Australia took a major step towards regaining the Ashes after powering into a commanding first innings lead in the third Test thanks to Steven Smith's second double century as England toiled on day three in Perth.
Captain Smith struck his highest score in the longest form of the game and second three-figure effort of the series, reaching the close on 229 not out, putting on a mammoth 301 for the fifth wicket with the returning Mitchell Marsh.
All-rounder Marsh [181 not out] piled on the pain for England with a blistering maiden century as Australia went beyond England's first innings 403 - which looks even more under par than it had appeared when they were skittled out on day two - and built a handsome lead.

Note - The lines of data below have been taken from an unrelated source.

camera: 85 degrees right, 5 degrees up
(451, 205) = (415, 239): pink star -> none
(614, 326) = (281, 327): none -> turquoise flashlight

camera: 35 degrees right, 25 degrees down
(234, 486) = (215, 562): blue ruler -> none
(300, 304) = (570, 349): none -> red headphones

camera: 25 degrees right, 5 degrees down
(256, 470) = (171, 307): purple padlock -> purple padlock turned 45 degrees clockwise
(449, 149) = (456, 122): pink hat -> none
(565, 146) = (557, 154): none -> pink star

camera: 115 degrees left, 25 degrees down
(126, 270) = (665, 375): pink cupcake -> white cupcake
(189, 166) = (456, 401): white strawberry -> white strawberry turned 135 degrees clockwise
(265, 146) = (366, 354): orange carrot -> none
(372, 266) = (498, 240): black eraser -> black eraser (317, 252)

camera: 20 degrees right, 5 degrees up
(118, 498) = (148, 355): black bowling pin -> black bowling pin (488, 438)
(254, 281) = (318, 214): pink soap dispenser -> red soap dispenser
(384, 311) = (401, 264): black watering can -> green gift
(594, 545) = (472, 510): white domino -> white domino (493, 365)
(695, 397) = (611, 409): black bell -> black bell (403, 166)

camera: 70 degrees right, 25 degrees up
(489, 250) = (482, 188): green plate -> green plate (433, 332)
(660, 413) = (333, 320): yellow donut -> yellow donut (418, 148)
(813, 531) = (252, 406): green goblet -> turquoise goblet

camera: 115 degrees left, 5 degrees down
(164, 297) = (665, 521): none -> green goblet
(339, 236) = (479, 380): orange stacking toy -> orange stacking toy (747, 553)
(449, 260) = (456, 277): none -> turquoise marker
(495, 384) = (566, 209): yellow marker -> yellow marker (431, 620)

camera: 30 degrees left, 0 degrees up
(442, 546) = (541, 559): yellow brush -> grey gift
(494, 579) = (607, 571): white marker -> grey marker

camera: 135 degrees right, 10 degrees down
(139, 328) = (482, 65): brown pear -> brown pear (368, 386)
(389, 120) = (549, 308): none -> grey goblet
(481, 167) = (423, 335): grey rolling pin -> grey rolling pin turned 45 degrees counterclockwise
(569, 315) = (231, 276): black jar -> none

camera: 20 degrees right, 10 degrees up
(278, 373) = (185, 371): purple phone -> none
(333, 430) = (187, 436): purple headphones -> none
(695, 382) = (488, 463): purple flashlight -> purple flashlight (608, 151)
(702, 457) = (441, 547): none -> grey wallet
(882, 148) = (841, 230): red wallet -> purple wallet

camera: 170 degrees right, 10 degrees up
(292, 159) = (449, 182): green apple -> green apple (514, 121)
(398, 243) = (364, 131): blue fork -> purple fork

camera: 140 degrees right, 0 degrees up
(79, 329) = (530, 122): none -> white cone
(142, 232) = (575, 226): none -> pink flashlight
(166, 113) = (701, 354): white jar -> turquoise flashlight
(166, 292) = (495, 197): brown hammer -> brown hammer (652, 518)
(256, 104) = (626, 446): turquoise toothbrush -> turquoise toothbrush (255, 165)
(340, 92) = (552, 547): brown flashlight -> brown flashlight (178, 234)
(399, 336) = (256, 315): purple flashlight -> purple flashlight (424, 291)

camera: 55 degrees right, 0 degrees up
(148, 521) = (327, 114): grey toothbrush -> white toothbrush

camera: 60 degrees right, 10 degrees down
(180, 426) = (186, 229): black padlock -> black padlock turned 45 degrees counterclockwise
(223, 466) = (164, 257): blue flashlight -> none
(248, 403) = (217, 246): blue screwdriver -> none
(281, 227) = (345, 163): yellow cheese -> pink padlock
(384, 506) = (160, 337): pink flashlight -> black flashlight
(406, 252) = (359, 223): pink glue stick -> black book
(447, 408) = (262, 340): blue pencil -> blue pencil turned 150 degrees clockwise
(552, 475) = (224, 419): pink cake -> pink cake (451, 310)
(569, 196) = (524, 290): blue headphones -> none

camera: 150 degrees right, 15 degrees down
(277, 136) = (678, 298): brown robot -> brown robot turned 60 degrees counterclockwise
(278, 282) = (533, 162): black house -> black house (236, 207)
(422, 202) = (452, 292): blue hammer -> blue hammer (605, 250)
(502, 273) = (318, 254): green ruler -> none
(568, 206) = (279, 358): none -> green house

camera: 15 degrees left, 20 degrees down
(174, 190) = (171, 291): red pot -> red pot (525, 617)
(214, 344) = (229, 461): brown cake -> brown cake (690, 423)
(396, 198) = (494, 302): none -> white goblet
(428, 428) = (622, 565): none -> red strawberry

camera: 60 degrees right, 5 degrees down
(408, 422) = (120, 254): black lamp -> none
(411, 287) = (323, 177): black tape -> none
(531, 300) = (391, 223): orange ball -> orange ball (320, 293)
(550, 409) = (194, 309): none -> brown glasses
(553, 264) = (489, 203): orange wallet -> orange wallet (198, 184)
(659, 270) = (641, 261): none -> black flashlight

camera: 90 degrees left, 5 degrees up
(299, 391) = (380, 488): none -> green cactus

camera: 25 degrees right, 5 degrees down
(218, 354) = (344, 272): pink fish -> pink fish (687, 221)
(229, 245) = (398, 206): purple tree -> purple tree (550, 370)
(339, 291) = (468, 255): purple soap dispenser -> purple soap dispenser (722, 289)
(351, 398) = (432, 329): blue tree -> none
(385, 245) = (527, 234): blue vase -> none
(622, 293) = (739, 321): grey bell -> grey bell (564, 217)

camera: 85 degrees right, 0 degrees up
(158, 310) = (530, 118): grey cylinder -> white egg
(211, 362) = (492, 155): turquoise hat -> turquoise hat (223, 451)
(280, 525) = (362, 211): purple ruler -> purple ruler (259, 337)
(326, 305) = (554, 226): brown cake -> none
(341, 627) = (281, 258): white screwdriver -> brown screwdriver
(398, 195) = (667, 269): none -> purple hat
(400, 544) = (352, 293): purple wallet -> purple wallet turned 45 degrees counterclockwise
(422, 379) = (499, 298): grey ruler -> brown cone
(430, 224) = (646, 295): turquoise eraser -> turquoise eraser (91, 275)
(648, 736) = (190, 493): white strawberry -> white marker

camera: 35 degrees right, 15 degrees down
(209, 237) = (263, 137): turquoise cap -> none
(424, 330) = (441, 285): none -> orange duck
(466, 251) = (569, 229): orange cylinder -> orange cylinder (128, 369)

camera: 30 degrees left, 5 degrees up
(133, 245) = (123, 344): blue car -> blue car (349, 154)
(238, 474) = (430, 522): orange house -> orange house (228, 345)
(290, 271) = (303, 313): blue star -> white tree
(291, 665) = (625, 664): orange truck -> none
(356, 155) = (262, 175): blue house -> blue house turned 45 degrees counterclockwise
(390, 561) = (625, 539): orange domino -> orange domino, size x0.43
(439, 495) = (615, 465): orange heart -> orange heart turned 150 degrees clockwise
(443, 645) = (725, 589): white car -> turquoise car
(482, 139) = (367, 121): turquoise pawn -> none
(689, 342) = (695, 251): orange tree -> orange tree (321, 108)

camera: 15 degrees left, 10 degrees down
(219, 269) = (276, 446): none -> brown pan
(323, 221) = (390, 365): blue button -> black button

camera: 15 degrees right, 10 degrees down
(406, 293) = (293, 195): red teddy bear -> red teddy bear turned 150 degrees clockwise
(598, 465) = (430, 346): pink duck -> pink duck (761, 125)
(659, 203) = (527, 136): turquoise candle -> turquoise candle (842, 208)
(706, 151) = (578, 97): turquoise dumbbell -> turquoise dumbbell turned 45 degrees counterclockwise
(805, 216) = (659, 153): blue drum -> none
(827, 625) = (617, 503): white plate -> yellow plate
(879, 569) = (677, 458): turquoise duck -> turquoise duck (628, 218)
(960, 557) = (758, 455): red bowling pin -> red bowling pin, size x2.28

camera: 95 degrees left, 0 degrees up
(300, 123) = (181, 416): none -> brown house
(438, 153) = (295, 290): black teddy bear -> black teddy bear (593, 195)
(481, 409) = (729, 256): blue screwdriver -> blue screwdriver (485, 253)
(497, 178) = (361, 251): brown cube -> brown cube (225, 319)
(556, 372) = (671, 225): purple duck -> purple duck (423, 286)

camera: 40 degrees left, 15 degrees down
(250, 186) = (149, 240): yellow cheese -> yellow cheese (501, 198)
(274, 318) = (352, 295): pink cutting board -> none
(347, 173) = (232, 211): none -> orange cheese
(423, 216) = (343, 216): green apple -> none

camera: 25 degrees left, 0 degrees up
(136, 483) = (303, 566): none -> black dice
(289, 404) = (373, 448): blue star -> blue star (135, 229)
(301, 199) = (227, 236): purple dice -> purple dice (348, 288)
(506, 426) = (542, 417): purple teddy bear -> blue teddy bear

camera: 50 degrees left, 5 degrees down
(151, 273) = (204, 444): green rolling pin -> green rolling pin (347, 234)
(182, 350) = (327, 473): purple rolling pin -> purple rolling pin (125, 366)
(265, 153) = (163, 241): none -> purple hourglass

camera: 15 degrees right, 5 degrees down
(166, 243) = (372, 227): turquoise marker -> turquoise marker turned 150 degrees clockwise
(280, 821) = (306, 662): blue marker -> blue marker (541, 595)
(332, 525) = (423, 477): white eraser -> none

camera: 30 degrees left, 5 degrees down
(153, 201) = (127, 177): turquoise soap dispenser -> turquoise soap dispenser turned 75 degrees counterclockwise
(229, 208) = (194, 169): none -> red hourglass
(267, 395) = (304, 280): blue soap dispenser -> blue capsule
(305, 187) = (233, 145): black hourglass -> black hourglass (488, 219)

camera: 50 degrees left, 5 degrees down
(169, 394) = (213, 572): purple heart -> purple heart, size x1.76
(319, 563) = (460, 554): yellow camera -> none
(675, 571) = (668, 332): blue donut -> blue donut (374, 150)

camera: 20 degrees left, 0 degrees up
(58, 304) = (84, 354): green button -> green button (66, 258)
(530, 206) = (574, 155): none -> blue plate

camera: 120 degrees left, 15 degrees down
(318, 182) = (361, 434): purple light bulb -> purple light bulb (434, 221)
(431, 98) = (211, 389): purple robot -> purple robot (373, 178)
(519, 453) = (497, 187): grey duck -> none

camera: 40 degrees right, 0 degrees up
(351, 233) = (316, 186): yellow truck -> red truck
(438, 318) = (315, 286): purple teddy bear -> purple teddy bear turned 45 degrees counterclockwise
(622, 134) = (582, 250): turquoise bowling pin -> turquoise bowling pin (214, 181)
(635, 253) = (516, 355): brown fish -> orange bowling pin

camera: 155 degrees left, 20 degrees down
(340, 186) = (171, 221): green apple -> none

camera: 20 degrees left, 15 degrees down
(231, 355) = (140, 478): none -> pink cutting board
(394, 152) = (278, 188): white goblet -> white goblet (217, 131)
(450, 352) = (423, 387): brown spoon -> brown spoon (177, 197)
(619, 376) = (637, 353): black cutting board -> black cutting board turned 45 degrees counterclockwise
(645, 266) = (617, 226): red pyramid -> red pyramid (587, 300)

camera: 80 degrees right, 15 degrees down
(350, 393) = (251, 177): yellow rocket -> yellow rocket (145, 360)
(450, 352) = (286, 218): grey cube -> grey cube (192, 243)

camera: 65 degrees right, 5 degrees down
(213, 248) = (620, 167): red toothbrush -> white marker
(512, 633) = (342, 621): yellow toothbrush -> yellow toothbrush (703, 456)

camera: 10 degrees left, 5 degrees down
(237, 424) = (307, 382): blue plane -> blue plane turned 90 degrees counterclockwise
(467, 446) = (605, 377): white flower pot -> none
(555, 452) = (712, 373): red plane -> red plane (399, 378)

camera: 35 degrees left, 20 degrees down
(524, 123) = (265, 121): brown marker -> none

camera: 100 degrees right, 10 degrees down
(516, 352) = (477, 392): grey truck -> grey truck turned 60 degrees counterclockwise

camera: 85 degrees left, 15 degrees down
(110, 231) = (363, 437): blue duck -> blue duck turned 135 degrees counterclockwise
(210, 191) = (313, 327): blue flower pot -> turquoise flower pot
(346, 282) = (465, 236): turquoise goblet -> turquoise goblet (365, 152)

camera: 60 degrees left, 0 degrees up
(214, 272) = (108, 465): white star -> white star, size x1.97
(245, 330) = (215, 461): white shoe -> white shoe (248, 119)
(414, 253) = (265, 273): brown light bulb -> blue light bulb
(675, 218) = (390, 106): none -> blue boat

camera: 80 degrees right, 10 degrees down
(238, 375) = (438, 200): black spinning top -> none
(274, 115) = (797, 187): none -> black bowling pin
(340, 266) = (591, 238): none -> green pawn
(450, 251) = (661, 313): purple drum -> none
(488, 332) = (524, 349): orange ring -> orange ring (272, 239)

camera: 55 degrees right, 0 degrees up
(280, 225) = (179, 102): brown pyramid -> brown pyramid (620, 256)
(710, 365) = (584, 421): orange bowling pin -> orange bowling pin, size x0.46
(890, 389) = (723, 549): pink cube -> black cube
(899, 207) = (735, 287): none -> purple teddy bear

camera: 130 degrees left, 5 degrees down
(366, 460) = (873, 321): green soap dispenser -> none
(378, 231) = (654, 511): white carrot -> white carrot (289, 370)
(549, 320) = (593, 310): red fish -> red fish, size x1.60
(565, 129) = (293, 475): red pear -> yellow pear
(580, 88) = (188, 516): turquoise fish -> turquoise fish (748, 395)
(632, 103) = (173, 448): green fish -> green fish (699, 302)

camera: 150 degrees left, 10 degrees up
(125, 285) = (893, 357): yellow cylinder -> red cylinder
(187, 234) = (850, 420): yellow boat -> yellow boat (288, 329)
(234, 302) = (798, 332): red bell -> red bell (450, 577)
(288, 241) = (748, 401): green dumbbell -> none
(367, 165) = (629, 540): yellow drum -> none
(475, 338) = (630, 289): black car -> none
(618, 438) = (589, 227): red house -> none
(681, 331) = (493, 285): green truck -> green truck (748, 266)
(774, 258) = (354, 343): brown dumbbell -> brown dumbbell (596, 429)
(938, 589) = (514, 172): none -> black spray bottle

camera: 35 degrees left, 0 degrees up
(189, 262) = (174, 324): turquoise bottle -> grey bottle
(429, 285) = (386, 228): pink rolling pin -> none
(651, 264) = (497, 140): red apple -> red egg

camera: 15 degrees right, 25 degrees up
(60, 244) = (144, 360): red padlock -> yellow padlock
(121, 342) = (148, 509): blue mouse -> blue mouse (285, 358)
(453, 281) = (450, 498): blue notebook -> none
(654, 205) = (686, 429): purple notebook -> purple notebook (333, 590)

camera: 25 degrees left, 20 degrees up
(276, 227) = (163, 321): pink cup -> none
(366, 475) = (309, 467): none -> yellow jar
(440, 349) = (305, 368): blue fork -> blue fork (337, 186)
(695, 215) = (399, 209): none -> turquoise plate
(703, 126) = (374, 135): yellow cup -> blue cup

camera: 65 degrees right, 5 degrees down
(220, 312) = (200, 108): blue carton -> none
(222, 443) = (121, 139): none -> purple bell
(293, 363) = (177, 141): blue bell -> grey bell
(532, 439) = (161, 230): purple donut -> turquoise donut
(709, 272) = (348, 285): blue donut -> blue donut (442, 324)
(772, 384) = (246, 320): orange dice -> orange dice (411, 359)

England had begun the day 200 runs ahead but few could have predicted what would follow as their advantage evaporated.
They did make one breakthrough early on as Moeen Ali snared Shaun Marsh for 28 but that was the only positive from a day which saw the urn further removed from their grasp.
Smith was at his calm, serene best to do justice to his status as the number one batsman in the ICC Test rankings and a triple century surely beckons. But at the other end Marsh was utterly destructive smashing 29 boundaries in the day alone and taking apart England's attack.
Stuart Broad, Chris Woakes, Craig Overton and Ali all went for centuries with the ball while James Anderson was ineffective on a surface which while still good for batting also exposed the tourists' alarming lack of pace.
Though perhaps most demoralising for Joe Root will be the lack of opportunities created by the quintet, after three opportunities had gone down on day two, and it leaves their hopes of taking the series into the Boxing Day Test in Melbourne in tatters.
When play finally came to an end Australia finished on 549 for 5, a lead of 146, and with Smith and Marsh unbeaten at the crease the hosts will look to increase their advantage on day four before forcing England to save a match which looks destined to signal the end of their Ashes reign.